The Human Lawyer: Jordan Abshire

As a Rajun Cajun from Lafayette, Louisiana, Jordan Abshire is an envelope pusher. He exudes a palpable, tangible energy that makes you think he’s up to something. Guess what: he is (and no it’s not boudin). He has a humble radiancy that makes you feel uncomfortable. But uncomfortable in a good way. It’s that cognitive dissonance where you wonder both: (1) what is this guy’s deal?; and (2) whatever it is, I think I should have a little more of whatever he’s dealing. Here’s Jordan’s story in his words.

How’d you get to where you are today?

In January 2008, I was humming along in an energy regulatory practice in D.C. As perfect as it may have looked on the outside, I felt like my business development skills were underutilized. I began to think about returning to Louisiana, when my girlfriend (now wife) landed a post-law school clerkship in Charlotte. I contacted a couple law school classmates who had started a recruiting company, asking about any legal opportunities in Charlotte. Fortuitously, they asked me to start an office for them here. We opened before the recession hit in mid-2008.  For me, the downturn ended up being an opportunity, as many recruiters left the industry and those who remained became (or seemed to become) despondent. Because I had not experienced the “good times” 2005-07, I weathered the storm by focusing on what I could control. With that focus, I ascended up the ranks of that company. Then, when the two principals parted ways in 2012, I opened my own shop. 

What inspires/fulfills you in your practice?

Making a good match and seeing an attorney flourish in a position that I introduced them to.

Outside of your practice, what are you passionate about?

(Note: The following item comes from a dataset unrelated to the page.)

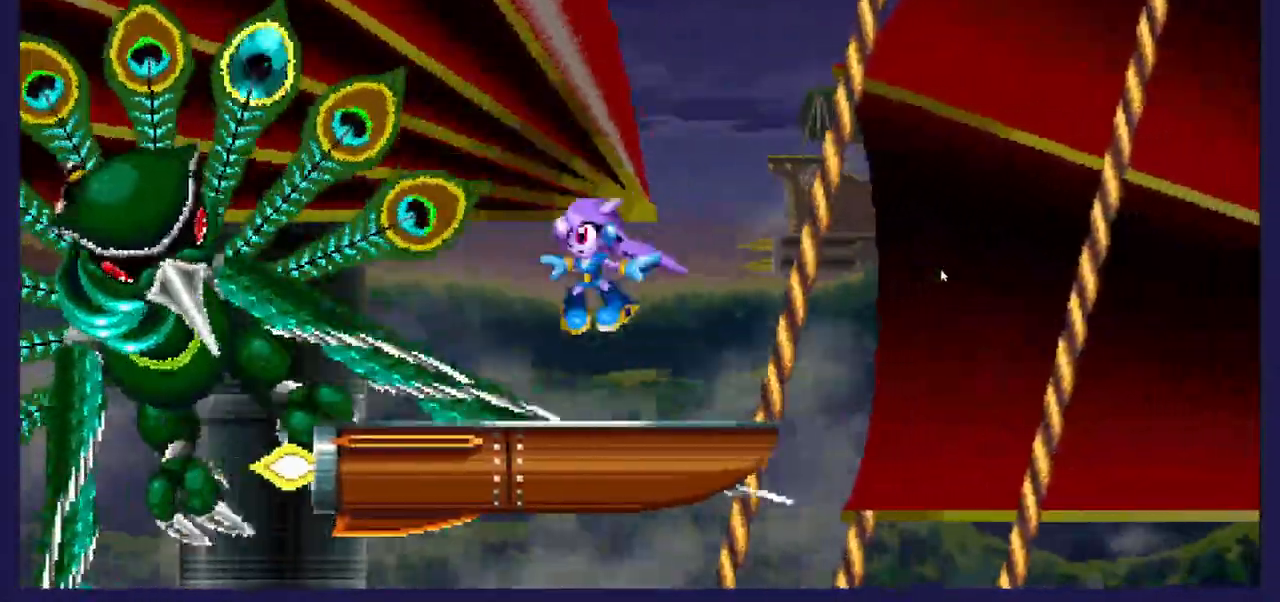
{"dt_ms": 500, "buttons": ["X", "DPAD_LEFT"], "left_stick": "center", "right_stick": "center", "events": [[133, "DPAD_LEFT", "up"], [217, "X", "up"], [283, "A", "down"], [417, "DPAD_LEFT", "down"], [433, "A", "up"], [483, "X", "down"]]}
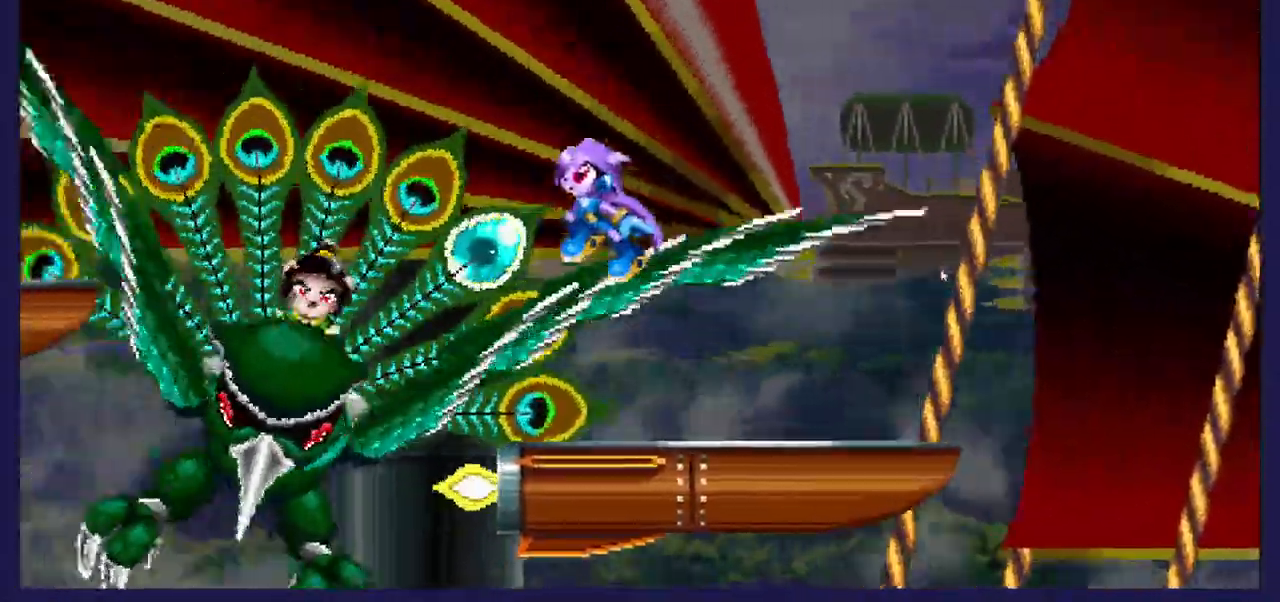
{"dt_ms": 1000, "buttons": ["DPAD_LEFT"], "left_stick": "center", "right_stick": "center"}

I began volunteering at the Men’s Shelter of Charlotte in 2013, helping Guests create resumes and apply for jobs. That proximity (my word for being close to those in need) has changed my view on homelessness, poverty, affordable housing,  social safety nets, and the criminal justice system. In March 2017, I helped plant “Fortitude”, an early morning bootcamp workout through F3 at the Shelter. The blessings that have flowed from that workout have exceeded my expectations. 

From Shelter Guests, we regularly hear: “thank you for making me feel normal again”; “thank you for making me feel like I’m part of something.” There’s a palpable light in their eyes after they join us for a workout, which the Shelter’s Director refers to as “Hope.” For several Guests, the workout has been the catalyst to finding work, increasing their income, and finding housing. The workout has positively impacted “housed” Men, as well who join Shelter Guests at the workout. Perspectives on poverty and the homeless have changed. How?

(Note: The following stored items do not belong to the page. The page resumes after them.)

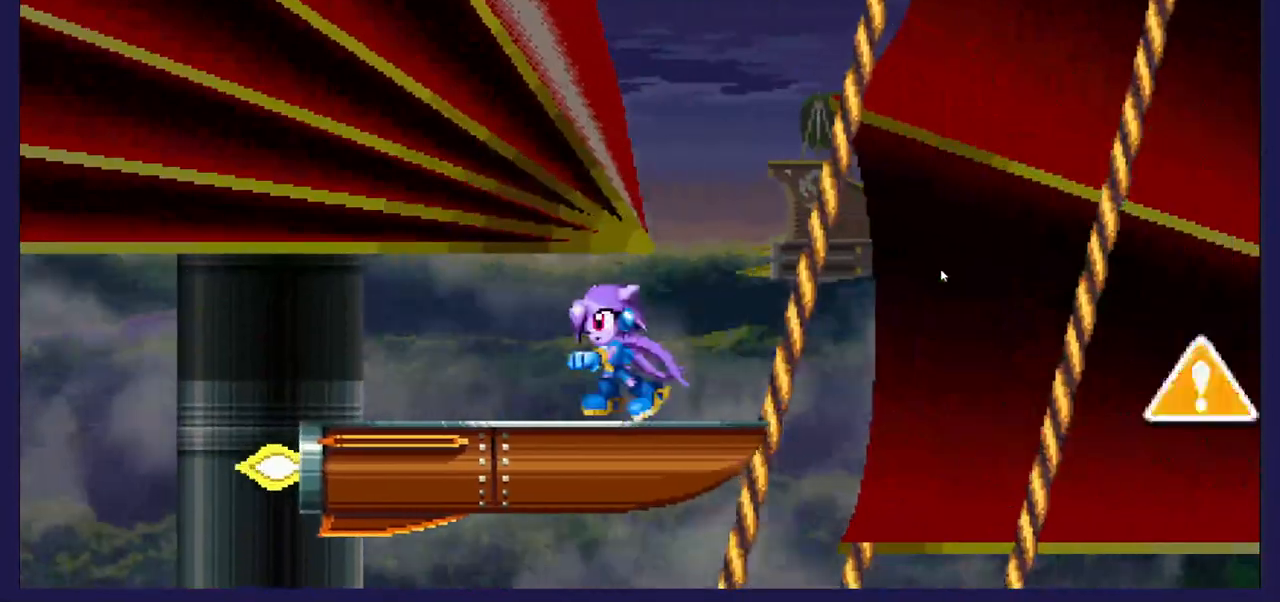
{"dt_ms": 500, "buttons": [], "left_stick": "center", "right_stick": "center", "events": [[250, "DPAD_LEFT", "up"], [400, "DPAD_RIGHT", "down"], [500, "DPAD_RIGHT", "up"]]}
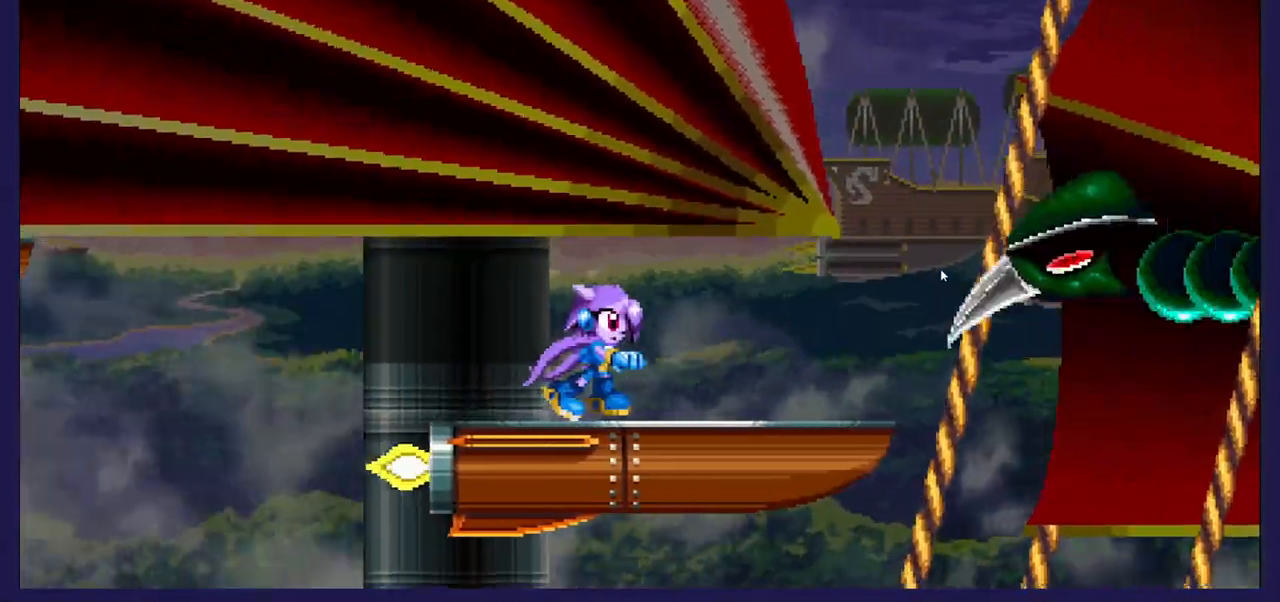
{"dt_ms": 500, "buttons": ["DPAD_RIGHT"], "left_stick": "center", "right_stick": "center", "events": [[83, "A", "down"], [417, "A", "up"], [417, "DPAD_RIGHT", "down"]]}
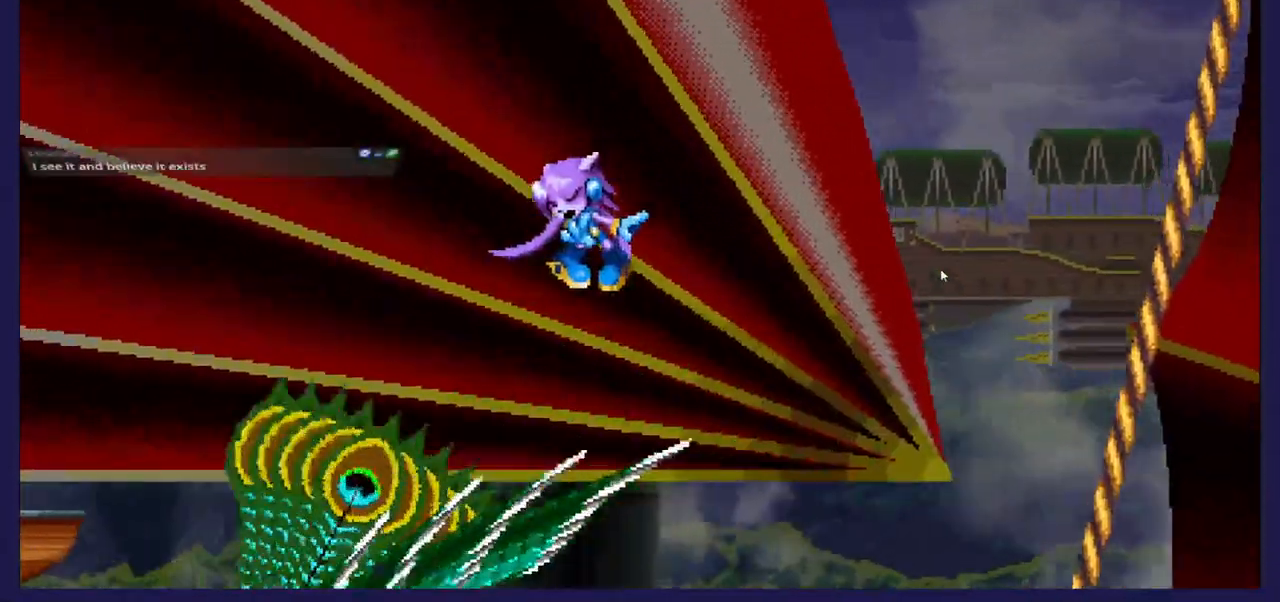
{"dt_ms": 500, "buttons": [], "left_stick": "center", "right_stick": "center", "events": [[367, "DPAD_RIGHT", "up"]]}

Here’s one way. Two years ago, F3 began hosting an annual Come to the Table luncheon. The first luncheon raised over $50K for the Shelter and other organizations. The luncheon and fundraising effort were borne out of one Man’s participation in the Fortitude workout. He would tell you that he had driven by the Shelter for decades, but had “no F$!#’ing clue” about the Shelter or its Guests until joining the workout. It just takes one person to make a difference.

I would be remiss not to share two of my favorite videos capturing the genuine transformational impact that occurs at the Shelter. The first is the video montage of the “Elephant Push-Up” performed by a Shelter Guest from Cameroon, whom we call Santa Claus. Life has not been easy for our Kris Kringle as he lost his mother in the summer of 2017. Soon after her passing, he hoped to find a way back to Cameroon for her funeral. He asked to address the workout group before boarding a bus to D.C. to pick-up his visa.  His story so-inspired the audience that several Men decided to pitch-in and purchase his ticket home.

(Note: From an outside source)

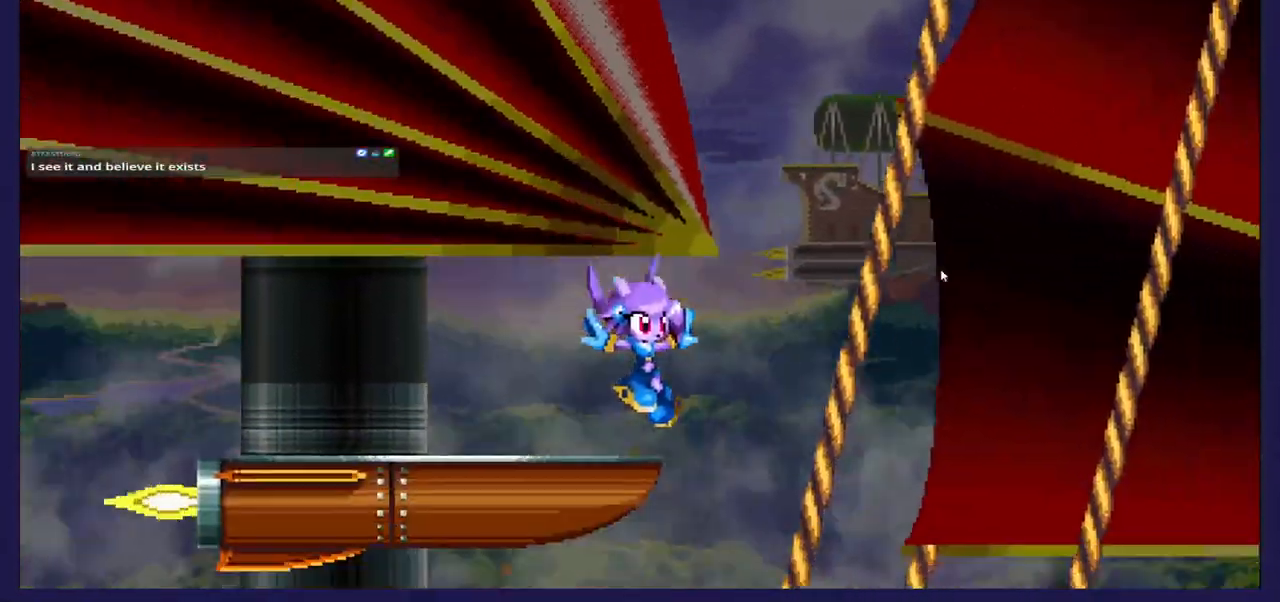
{"dt_ms": 500, "buttons": [], "left_stick": "center", "right_stick": "center", "events": [[267, "DPAD_LEFT", "down"], [433, "DPAD_LEFT", "up"]]}
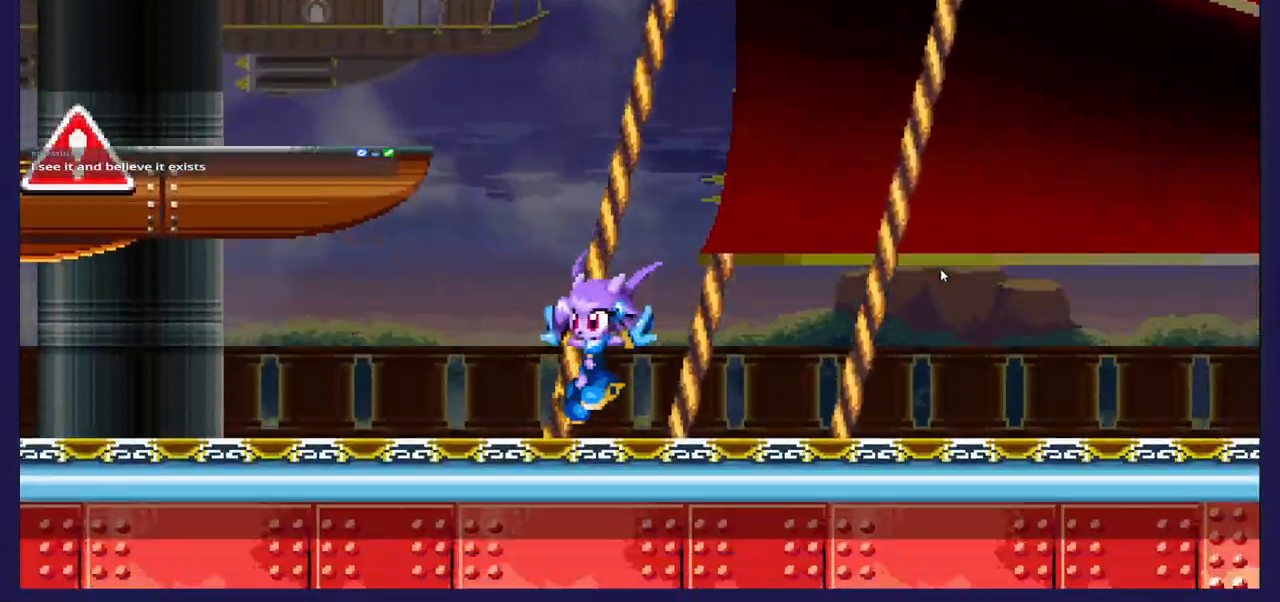
{"dt_ms": 500, "buttons": ["DPAD_DOWN"], "left_stick": "center", "right_stick": "center", "events": [[183, "DPAD_LEFT", "down"], [317, "DPAD_DOWN", "down"], [333, "DPAD_LEFT", "up"]]}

The second is the story of Kryptonite and the Fortitude Hoodie. His story demonstrates the transformational work of the Shelter staff. It’s a daily mission; a life of service; a belief in hope for the future; confidence that we can make a difference; and trust in the Guests to make the changes that allow them to “live their best life.” We work hand-in-hand in support of that mission through the Fortitude workout. 

Something the World Doesn’t Know About You

As a child/teenager, I stuttered . . . a lot! So much so that answering the phone was a nightmare. Perhaps my phone conversations were best described by the sound of heavy breathing and a stammering, delayed: “Hello.” Nightmare! But stuttering has certainly made me more empathetic; and as my F3 compadre Slaughter would say, "Those things that I felt used to be my weaknesses, turned out to be my strengths because I can use them to help others."